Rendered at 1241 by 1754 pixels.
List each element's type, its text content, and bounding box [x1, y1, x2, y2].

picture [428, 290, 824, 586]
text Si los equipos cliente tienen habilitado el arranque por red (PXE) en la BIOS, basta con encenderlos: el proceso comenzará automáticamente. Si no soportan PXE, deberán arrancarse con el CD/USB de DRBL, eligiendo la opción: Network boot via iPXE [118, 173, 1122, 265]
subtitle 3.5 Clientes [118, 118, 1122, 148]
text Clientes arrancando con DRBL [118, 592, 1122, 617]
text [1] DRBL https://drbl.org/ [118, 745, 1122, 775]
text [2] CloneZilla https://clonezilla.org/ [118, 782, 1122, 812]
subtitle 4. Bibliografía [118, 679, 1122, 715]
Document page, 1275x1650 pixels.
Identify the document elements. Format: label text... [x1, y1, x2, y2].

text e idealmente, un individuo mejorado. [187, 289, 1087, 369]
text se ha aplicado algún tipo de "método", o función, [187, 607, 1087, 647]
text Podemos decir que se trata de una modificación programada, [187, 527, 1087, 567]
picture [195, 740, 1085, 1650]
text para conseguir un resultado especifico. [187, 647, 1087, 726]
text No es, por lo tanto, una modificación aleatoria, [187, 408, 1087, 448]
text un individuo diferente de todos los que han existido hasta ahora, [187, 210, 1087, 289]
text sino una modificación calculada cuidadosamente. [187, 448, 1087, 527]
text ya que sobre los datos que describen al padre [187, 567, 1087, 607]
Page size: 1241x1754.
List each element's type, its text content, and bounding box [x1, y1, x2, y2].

## Set exercise:
Rewrite the records with "bounding box" changed to "enclosing box" and leave everything else as it is.

## Solution to this exercise:
Rendered at 1241 by 1754 pixels.
List each element's type, its text content, and enclosing box [x1, y1, x2, y2].

picture [428, 290, 824, 586]
text Si los equipos cliente tienen habilitado el arranque por red (PXE) en la BIOS, basta con encenderlos: el proceso comenzará automáticamente. Si no soportan PXE, deberán arrancarse con el CD/USB de DRBL, eligiendo la opción: Network boot via iPXE [118, 173, 1122, 265]
subtitle 3.5 Clientes [118, 118, 1122, 148]
text Clientes arrancando con DRBL [118, 592, 1122, 617]
text [1] DRBL https://drbl.org/ [118, 745, 1122, 775]
text [2] CloneZilla https://clonezilla.org/ [118, 782, 1122, 812]
subtitle 4. Bibliografía [118, 679, 1122, 715]
Document page, 1275x1650 pixels.
Identify the document elements. Format: label text... [x1, y1, x2, y2].

text e idealmente, un individuo mejorado. [187, 289, 1087, 369]
text se ha aplicado algún tipo de "método", o función, [187, 607, 1087, 647]
text Podemos decir que se trata de una modificación programada, [187, 527, 1087, 567]
picture [195, 740, 1085, 1650]
text para conseguir un resultado especifico. [187, 647, 1087, 726]
text No es, por lo tanto, una modificación aleatoria, [187, 408, 1087, 448]
text un individuo diferente de todos los que han existido hasta ahora, [187, 210, 1087, 289]
text sino una modificación calculada cuidadosamente. [187, 448, 1087, 527]
text ya que sobre los datos que describen al padre [187, 567, 1087, 607]
Page size: 1241x1754.
List each element's type, its text content, and enclosing box [x1, y1, x2, y2].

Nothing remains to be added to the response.